> [MATERIAL FOR THIS TASK]
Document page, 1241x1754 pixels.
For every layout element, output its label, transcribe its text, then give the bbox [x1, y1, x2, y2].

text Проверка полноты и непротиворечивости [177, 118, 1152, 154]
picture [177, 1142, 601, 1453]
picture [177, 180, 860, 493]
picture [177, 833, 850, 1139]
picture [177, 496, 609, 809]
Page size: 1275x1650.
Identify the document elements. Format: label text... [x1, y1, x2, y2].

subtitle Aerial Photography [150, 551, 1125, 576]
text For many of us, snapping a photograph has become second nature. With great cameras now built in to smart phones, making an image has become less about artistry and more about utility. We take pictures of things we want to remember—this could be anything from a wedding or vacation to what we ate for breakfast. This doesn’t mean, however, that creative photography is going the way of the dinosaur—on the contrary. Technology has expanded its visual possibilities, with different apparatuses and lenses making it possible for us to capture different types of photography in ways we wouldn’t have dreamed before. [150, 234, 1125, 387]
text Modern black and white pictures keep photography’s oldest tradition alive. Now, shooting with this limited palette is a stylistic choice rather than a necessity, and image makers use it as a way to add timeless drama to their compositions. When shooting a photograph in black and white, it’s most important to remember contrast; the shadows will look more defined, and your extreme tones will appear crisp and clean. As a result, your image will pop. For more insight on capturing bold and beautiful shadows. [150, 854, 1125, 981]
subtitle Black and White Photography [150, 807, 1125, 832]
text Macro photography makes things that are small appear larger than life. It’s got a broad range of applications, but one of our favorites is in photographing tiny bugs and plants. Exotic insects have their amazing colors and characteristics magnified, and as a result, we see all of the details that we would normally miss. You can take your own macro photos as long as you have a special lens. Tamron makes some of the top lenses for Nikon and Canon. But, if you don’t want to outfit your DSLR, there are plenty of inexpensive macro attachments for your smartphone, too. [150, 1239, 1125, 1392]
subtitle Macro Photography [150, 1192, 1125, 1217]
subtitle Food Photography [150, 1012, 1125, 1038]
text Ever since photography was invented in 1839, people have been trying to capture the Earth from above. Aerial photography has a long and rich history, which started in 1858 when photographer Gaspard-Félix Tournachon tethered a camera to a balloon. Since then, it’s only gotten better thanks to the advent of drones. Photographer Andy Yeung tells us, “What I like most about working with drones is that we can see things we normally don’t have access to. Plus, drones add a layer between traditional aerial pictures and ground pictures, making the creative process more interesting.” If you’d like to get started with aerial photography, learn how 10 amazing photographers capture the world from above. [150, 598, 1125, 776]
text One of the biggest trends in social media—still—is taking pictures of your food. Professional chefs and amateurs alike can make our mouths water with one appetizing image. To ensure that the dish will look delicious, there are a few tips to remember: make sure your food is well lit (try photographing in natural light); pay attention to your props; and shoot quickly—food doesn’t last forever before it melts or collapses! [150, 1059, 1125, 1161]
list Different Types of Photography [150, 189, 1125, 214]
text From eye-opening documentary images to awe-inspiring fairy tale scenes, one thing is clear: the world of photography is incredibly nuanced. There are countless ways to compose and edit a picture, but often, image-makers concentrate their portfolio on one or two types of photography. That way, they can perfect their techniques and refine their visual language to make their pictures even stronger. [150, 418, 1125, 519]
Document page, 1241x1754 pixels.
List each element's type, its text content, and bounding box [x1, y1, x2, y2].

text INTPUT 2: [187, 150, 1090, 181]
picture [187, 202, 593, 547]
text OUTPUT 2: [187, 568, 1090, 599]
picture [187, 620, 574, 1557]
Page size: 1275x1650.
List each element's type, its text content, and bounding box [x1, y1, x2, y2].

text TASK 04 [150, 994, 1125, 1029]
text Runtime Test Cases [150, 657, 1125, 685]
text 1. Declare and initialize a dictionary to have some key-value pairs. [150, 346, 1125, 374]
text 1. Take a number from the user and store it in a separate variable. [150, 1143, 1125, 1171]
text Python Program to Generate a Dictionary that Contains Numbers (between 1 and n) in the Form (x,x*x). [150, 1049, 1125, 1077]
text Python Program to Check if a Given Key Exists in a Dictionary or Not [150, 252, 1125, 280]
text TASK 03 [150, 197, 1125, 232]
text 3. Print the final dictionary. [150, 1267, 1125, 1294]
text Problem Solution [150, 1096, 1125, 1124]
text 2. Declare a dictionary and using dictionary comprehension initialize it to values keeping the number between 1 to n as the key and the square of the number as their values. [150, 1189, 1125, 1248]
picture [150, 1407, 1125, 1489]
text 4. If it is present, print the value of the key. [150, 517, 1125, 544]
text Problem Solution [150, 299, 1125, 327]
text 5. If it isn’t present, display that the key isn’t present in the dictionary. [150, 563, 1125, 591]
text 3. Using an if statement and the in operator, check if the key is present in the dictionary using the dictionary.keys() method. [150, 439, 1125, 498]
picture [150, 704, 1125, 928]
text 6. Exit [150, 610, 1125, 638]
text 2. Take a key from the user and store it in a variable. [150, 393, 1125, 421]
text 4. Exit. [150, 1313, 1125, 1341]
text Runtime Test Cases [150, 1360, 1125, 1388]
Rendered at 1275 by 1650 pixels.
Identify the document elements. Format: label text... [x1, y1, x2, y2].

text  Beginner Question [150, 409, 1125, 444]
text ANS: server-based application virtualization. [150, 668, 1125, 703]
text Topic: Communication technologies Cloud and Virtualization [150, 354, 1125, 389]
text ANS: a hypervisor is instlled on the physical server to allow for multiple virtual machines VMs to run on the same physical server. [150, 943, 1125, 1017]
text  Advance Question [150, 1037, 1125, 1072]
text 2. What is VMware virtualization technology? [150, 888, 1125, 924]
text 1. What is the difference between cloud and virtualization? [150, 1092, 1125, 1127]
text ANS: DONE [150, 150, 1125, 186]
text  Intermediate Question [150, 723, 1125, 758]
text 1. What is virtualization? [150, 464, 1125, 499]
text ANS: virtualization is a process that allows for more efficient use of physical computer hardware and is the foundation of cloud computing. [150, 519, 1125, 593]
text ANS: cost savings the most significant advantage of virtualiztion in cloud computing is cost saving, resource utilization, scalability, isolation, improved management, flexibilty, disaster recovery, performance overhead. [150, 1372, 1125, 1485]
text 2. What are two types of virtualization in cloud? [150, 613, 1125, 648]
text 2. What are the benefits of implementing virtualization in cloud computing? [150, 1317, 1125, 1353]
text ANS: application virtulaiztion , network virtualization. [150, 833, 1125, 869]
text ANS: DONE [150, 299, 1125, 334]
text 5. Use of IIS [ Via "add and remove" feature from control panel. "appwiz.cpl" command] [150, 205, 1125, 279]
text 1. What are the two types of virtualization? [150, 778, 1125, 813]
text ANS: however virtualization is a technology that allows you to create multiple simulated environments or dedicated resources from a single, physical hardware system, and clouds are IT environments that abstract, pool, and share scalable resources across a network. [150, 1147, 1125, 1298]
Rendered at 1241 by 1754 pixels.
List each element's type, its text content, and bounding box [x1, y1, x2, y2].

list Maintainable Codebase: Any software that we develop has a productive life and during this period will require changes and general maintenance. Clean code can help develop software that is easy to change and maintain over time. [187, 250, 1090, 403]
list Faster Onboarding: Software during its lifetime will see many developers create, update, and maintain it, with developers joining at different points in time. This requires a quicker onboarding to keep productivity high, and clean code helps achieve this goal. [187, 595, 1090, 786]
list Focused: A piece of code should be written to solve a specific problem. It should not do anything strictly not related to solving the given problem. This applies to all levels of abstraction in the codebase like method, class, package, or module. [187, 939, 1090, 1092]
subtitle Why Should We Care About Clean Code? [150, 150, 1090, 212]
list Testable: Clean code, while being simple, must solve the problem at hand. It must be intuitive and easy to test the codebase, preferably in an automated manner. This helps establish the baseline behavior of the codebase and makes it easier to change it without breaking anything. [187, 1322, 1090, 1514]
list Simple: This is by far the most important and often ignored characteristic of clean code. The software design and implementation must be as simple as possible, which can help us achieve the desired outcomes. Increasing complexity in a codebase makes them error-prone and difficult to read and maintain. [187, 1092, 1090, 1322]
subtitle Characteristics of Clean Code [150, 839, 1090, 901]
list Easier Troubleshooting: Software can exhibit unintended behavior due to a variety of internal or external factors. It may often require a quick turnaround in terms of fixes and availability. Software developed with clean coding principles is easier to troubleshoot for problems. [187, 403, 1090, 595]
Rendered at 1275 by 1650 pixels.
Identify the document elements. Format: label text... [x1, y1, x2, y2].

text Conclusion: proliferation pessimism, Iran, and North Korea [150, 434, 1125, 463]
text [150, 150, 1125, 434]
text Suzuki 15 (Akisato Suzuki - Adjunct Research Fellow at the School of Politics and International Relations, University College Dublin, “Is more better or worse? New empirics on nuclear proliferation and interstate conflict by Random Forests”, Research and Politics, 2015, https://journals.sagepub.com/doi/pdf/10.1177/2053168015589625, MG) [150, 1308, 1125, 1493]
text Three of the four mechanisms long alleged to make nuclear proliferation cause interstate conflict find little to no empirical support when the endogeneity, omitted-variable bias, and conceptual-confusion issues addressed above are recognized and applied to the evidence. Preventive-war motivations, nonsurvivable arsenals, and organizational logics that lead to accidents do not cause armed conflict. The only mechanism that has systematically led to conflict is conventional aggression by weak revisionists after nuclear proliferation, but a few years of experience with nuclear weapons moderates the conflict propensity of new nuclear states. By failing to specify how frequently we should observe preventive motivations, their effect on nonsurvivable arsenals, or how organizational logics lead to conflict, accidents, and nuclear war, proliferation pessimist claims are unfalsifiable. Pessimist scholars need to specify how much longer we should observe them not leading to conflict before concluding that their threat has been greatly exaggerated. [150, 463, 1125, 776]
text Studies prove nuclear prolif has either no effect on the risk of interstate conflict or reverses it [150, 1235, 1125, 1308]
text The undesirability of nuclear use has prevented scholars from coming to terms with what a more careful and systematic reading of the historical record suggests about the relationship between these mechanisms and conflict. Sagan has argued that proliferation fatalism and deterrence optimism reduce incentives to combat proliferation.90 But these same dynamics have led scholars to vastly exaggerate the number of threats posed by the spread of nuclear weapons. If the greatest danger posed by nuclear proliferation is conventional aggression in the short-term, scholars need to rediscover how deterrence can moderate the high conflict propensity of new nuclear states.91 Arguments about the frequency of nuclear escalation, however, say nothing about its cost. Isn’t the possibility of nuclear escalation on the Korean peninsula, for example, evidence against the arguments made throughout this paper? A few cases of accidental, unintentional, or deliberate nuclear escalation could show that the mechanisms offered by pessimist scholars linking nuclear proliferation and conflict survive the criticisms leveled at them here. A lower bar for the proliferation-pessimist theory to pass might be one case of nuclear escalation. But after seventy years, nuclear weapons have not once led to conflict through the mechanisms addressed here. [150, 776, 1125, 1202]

> [WHAT YOU SHOULD DO]
Only lines that contain the string "then" count; pick each one out of the records and copy it.

> [RESPONSE]
For every layout element, output its label, transcribe its text, then give the bbox [x1, y1, x2, y2].
text Ever since photography was invented in 1839, people have been trying to capture the Earth from above. Aerial photography has a long and rich history, which started in 1858 when photographer Gaspard-Félix Tournachon tethered a camera to a balloon. Since then, it’s only gotten better thanks to the advent of drones. Photographer Andy Yeung tells us, “What I like most about working with drones is that we can see things we normally don’t have access to. Plus, drones add a layer between traditional aerial pictures and ground pictures, making the creative process more interesting.” If you’d like to get started with aerial photography, learn how 10 amazing photographers capture the world from above. [150, 598, 1125, 776]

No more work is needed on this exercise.